* _Exercise prompt_
Set down the whole listing below exactly, without pictures.

Data in this exercise START

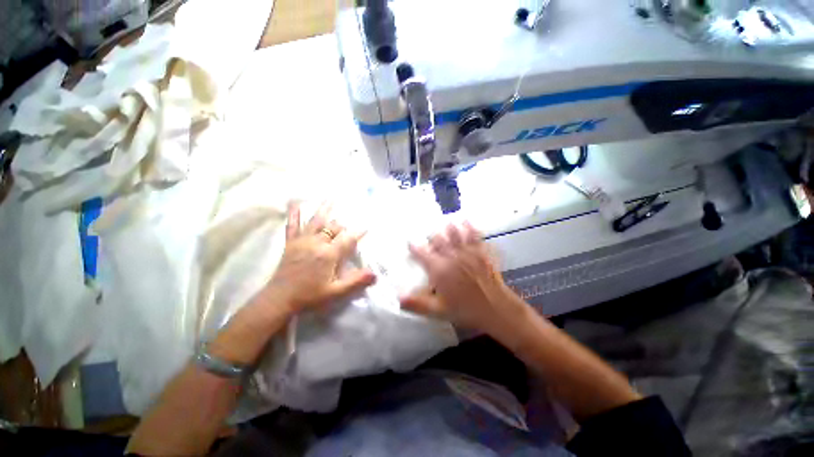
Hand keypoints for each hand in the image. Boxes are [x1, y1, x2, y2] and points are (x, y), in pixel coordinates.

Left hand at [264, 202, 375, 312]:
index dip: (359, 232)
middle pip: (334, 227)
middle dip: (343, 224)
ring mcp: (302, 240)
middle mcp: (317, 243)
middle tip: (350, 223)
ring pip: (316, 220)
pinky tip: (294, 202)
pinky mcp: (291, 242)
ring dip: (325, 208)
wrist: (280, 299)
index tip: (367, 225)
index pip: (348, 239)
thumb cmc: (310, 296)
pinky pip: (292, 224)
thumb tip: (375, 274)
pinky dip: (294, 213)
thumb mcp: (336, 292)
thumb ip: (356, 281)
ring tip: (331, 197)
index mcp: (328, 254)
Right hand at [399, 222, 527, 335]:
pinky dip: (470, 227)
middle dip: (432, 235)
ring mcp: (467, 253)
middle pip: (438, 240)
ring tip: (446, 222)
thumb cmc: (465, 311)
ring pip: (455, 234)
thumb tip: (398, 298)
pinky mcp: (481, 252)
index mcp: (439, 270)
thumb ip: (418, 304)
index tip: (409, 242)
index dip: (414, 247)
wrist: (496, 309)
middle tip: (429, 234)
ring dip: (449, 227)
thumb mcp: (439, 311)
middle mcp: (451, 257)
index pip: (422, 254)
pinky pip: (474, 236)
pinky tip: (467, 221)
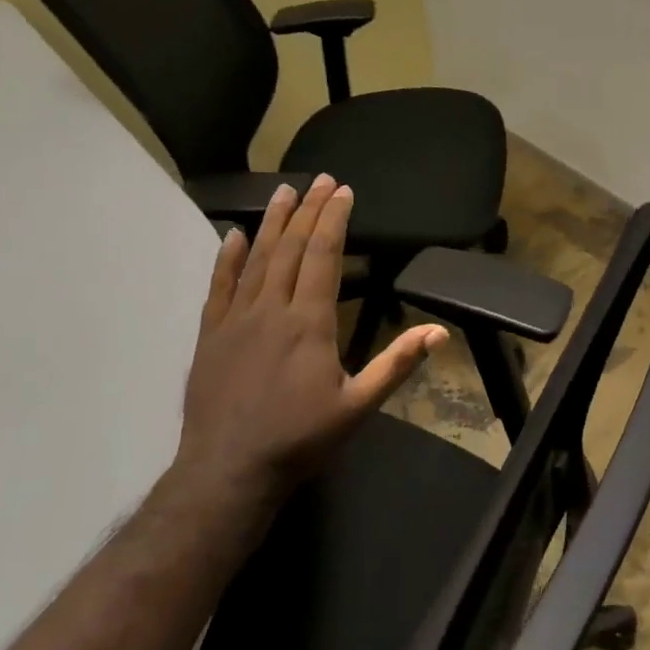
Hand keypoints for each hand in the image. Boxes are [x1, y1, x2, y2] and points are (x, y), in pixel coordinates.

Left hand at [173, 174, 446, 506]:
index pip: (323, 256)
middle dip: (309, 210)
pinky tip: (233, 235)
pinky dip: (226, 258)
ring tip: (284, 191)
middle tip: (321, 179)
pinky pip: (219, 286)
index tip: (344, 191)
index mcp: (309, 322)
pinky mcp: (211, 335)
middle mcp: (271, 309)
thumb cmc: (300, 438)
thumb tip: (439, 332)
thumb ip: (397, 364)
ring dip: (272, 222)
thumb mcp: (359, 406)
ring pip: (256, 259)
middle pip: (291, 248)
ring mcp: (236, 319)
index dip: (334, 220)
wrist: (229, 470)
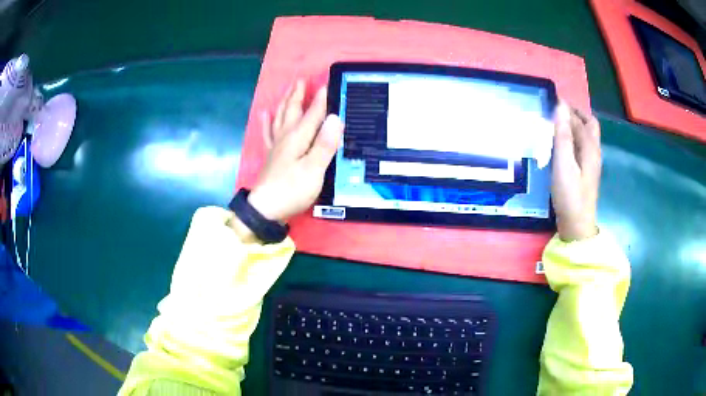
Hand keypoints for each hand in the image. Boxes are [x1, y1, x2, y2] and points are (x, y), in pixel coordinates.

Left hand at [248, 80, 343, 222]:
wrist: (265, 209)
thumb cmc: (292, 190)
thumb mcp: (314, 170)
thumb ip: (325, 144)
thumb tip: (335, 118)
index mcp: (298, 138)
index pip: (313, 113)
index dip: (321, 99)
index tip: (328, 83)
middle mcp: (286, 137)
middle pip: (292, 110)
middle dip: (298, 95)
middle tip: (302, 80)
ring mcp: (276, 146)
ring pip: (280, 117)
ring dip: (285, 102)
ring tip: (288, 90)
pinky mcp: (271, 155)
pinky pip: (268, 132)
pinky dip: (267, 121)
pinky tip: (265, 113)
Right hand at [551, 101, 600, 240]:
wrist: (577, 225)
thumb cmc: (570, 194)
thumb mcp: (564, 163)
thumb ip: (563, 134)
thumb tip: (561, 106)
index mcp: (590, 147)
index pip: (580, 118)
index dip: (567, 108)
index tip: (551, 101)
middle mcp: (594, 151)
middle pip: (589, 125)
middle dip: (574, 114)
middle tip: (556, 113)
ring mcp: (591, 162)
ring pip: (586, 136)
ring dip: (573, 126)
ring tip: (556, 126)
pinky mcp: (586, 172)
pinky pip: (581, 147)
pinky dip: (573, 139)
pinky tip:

Data in this exercise END

* _Your response_
Hand keypoints for each hand in the image. Boxes are [x1, y1, x2, y2] and points are (x, y), in pixel coordinates.

Left hand at [264, 202, 375, 312]:
index dip: (359, 232)
middle pip: (334, 227)
middle dip: (343, 224)
ring mcp: (302, 240)
middle mcp: (317, 243)
middle tip: (350, 223)
ring pip: (316, 220)
pinky tip: (294, 202)
pinky mcp: (291, 242)
ring dip: (325, 208)
wrist: (280, 299)
index tip: (367, 225)
index pip: (348, 239)
thumb cmc: (310, 296)
pinky pip: (292, 224)
thumb tip: (375, 274)
pinky dip: (294, 213)
thumb mcp: (336, 292)
thumb ip: (356, 281)
ring tip: (331, 197)
index mcp: (328, 254)
Right hand at [399, 222, 527, 335]:
pinky dip: (470, 227)
middle dip: (432, 235)
ring mcp: (467, 253)
middle pip: (438, 240)
ring tip: (446, 222)
thumb cmc: (465, 311)
ring pip: (455, 234)
thumb tip: (398, 298)
pinky mcp: (481, 252)
index mcp: (439, 270)
thumb ip: (418, 304)
index tip: (409, 242)
index dip: (414, 247)
wrist: (496, 309)
middle tip: (429, 234)
ring dip: (449, 227)
thumb mcp: (439, 311)
middle mcp: (451, 257)
index pip: (422, 254)
pinky pip: (474, 236)
pinky tip: (467, 221)
Hand keypoints for each hand in the image. Boxes are [x1, y1, x2, y2] and points are (x, y), in pixel coordinates.

Left hand at [173, 174, 446, 506]:
index pip: (323, 256)
middle dip: (309, 210)
pinky tip: (233, 235)
pinky dip: (226, 258)
ring tip: (284, 191)
middle tip: (321, 179)
pinky pip: (219, 286)
index tip: (344, 191)
index mcp: (309, 322)
pinky mcp: (211, 335)
middle mcp: (271, 309)
thumb cmc: (300, 438)
thumb tip: (439, 332)
thumb ip: (397, 364)
ring dip: (272, 222)
thumb mcp: (359, 406)
ring pip: (256, 259)
middle pip: (291, 248)
ring mcp: (236, 319)
index dip: (334, 220)
wrist: (229, 470)
Hand keypoints for each hand in the image. Boxes are [x1, y1, x2, y2] and points are (x, y), in pixel coordinates.

Left hand at [248, 80, 343, 222]:
wrist: (265, 209)
thumb cmc: (292, 190)
thumb mcp: (314, 170)
thumb ip: (325, 144)
thumb tip: (335, 118)
index mcp: (298, 138)
index pip: (313, 113)
index dip: (321, 99)
index tip: (328, 83)
middle mcp: (286, 137)
middle pip: (292, 110)
middle dip: (298, 95)
middle tip: (302, 80)
ring mcp: (276, 146)
ring pip: (280, 117)
ring dip: (285, 102)
ring tip: (288, 90)
pinky mcp: (271, 155)
pinky pip: (268, 132)
pinky dip: (267, 121)
pinky tip: (265, 113)
Right hand at [551, 101, 600, 240]:
wrist: (577, 225)
thumb cmc: (570, 194)
thumb mcp: (564, 163)
thumb ip: (563, 134)
thumb tip: (561, 106)
index mcp: (590, 147)
index pip: (580, 118)
index dip: (567, 108)
index tip: (551, 101)
middle mcp: (594, 151)
middle pip: (589, 125)
middle dip: (574, 114)
middle tip: (556, 113)
ring mcp: (591, 162)
ring pip: (586, 136)
ring dip: (573, 126)
ring tip: (556, 126)
pinky mcp: (586, 172)
pinky pip: (581, 147)
pinky dip: (573, 139)
pinky tip:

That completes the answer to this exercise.